WHAT IS REQUIRED:
Go line by line through the records below. Copy whichever lines contain the string "pinky".

THE INPUT:
# # #
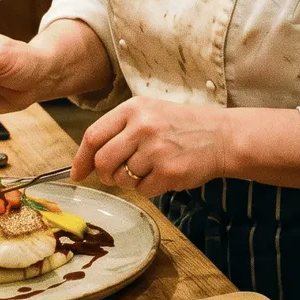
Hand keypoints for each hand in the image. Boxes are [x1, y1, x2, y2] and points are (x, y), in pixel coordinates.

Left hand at [73, 98, 230, 197]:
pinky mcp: (168, 171)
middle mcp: (142, 126)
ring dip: (132, 180)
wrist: (223, 136)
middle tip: (117, 175)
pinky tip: (165, 174)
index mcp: (133, 108)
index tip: (76, 173)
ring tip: (151, 168)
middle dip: (105, 174)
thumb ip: (119, 130)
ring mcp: (155, 149)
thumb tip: (88, 160)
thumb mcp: (149, 113)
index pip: (93, 136)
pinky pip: (143, 190)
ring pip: (122, 178)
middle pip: (103, 161)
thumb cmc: (183, 126)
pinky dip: (150, 188)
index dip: (81, 159)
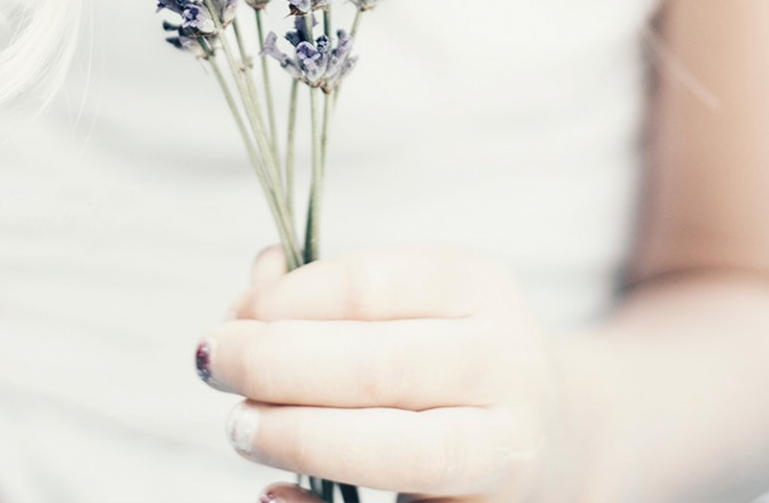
# # #
EXERCISE OUTPUT:
pinky mcp: (168, 171)
pinky tip: (165, 174)
pinky pip: (143, 190)
pinky dip: (150, 188)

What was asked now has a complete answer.